> _Stored data_
BEGIN

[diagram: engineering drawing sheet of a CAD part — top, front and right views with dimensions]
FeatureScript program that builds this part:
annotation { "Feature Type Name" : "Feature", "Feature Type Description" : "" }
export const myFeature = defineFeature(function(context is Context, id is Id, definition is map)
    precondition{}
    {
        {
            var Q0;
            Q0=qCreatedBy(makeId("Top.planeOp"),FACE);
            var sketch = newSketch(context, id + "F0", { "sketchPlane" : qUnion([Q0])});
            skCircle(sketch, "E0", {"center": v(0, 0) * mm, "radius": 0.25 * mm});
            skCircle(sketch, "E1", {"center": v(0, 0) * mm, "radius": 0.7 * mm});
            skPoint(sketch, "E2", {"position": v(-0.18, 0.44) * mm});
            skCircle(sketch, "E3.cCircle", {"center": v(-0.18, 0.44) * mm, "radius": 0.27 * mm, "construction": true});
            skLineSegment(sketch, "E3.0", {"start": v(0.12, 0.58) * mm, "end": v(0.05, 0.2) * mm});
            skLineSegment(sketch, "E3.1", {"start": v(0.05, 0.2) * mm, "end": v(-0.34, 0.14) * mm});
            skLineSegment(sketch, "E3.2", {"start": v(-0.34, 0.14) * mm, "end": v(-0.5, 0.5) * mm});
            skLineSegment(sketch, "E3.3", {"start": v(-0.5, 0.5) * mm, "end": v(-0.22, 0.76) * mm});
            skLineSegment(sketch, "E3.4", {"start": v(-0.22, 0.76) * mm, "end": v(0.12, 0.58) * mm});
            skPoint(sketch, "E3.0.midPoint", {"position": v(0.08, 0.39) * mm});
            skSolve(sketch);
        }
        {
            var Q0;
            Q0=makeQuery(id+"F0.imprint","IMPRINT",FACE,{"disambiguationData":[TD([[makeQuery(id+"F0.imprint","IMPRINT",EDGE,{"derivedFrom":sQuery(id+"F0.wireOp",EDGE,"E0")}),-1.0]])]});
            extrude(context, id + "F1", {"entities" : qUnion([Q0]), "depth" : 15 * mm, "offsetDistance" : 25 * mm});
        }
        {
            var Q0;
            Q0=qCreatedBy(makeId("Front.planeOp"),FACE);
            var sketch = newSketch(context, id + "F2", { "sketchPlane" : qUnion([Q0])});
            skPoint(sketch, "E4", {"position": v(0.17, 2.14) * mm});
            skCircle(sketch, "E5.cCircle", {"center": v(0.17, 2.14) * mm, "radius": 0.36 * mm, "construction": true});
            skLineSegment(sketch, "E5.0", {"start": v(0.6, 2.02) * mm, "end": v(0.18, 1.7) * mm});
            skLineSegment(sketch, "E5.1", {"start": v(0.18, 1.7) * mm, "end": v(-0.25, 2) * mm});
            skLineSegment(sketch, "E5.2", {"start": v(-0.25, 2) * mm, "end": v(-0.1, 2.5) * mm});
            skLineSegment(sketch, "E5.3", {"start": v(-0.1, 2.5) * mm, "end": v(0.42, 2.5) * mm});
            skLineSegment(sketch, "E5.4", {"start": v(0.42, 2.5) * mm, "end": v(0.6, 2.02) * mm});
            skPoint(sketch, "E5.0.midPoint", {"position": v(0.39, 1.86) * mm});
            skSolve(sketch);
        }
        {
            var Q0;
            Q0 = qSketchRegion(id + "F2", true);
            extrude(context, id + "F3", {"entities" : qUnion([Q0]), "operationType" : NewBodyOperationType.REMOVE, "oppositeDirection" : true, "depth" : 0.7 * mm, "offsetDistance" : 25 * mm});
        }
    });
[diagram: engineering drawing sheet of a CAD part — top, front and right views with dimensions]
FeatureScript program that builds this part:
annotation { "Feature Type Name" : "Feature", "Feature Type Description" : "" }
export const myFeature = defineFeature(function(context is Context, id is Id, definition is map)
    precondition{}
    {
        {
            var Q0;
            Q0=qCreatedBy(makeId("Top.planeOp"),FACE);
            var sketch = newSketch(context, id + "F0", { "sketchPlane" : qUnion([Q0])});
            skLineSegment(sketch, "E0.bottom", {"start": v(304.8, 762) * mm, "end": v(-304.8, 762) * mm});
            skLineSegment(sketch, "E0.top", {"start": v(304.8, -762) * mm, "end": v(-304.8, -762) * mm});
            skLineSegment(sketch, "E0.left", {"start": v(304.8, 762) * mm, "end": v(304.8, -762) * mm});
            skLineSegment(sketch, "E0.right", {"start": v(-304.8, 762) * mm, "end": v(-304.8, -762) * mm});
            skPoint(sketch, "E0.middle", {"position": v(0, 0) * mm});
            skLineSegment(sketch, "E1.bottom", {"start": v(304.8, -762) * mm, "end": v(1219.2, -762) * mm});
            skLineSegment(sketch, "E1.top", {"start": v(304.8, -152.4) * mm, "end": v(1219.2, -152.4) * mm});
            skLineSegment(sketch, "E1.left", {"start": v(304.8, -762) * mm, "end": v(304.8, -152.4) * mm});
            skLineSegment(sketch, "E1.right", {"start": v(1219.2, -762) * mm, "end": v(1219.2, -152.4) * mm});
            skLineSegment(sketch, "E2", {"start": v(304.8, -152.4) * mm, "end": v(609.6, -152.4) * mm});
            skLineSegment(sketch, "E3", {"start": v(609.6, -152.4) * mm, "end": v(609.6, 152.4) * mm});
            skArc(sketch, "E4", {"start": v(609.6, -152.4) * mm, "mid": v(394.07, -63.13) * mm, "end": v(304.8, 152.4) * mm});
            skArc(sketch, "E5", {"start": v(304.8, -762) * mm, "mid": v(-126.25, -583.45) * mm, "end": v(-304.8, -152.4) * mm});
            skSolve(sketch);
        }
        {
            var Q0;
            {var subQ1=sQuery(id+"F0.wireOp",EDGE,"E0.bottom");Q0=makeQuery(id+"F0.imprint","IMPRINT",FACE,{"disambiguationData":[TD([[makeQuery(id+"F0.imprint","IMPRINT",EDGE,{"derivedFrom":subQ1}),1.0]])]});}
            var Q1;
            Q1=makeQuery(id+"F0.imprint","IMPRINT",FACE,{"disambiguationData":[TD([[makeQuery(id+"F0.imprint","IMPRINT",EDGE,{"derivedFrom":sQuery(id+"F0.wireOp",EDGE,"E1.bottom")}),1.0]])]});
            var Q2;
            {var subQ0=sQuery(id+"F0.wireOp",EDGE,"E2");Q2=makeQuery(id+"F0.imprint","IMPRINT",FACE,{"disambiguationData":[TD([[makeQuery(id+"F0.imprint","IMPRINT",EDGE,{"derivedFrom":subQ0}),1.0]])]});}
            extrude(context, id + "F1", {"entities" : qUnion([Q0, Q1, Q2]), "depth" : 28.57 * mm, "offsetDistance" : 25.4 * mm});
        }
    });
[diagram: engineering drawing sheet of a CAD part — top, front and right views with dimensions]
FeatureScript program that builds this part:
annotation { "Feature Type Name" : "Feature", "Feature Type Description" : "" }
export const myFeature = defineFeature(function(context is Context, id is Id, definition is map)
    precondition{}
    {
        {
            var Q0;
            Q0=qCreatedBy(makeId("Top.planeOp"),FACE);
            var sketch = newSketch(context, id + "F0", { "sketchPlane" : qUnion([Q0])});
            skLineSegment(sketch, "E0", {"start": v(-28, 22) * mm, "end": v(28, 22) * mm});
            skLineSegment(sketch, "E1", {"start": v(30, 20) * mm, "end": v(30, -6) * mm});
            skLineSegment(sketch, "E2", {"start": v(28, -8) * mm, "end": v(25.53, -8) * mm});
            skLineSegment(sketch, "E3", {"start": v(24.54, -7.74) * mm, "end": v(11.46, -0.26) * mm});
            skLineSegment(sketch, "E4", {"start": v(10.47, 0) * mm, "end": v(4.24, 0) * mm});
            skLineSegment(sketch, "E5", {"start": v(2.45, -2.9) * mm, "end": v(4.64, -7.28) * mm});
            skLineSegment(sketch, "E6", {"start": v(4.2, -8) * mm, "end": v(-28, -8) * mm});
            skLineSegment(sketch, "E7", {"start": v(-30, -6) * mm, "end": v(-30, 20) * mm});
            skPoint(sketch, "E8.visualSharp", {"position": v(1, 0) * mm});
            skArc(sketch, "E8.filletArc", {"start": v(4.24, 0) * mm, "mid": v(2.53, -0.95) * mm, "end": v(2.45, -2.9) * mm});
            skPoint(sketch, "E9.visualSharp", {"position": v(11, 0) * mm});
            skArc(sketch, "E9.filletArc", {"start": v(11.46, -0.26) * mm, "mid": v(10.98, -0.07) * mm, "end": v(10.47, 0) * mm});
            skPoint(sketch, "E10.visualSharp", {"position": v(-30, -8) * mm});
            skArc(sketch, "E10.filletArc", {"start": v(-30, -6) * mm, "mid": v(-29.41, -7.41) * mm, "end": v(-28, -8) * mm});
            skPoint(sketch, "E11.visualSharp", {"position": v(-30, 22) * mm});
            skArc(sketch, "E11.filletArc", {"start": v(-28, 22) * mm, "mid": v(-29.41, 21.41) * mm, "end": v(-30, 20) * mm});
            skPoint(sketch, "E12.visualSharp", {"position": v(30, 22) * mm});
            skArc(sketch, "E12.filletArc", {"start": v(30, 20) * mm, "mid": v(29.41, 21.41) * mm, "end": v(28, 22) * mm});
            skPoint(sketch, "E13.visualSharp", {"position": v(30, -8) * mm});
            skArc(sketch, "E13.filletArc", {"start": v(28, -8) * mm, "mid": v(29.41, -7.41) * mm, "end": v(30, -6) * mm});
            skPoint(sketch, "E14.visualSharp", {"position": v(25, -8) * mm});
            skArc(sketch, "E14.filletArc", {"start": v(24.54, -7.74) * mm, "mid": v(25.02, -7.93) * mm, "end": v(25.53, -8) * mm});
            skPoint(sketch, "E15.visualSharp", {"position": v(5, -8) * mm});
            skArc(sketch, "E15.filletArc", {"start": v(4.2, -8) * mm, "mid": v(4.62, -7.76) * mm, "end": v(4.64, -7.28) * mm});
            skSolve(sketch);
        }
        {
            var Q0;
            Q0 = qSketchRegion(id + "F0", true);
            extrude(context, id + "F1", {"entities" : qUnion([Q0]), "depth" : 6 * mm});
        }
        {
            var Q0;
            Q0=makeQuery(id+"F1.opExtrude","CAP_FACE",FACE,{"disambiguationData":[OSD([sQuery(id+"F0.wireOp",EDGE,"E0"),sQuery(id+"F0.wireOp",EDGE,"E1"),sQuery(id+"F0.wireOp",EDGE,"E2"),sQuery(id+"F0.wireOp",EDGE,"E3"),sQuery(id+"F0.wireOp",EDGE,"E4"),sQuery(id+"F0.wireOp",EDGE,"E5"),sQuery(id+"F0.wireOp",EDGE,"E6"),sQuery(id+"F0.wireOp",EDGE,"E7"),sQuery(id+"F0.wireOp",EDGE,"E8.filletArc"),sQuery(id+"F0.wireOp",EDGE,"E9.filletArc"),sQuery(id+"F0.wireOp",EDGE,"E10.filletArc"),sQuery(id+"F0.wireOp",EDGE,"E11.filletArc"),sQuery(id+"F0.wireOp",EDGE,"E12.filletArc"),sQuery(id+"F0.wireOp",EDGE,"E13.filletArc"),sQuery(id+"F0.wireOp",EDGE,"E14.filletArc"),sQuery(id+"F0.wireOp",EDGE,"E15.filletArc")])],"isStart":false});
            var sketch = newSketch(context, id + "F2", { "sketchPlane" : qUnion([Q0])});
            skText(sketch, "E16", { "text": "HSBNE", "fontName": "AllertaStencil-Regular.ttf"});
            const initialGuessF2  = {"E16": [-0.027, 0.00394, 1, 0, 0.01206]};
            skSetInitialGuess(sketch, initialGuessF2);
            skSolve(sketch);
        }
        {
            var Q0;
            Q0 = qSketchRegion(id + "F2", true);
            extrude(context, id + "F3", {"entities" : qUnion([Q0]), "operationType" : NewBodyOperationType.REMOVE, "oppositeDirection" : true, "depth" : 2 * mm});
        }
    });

END

> _Task goal_
Locate every line in the rows above that contains the string "cCircle", and copy each of those lines.

> _Output below_
            skCircle(sketch, "E3.cCircle", {"center": v(-0.18, 0.44) * mm, "radius": 0.27 * mm, "construction": true});
            skCircle(sketch, "E5.cCircle", {"center": v(0.17, 2.14) * mm, "radius": 0.36 * mm, "construction": true});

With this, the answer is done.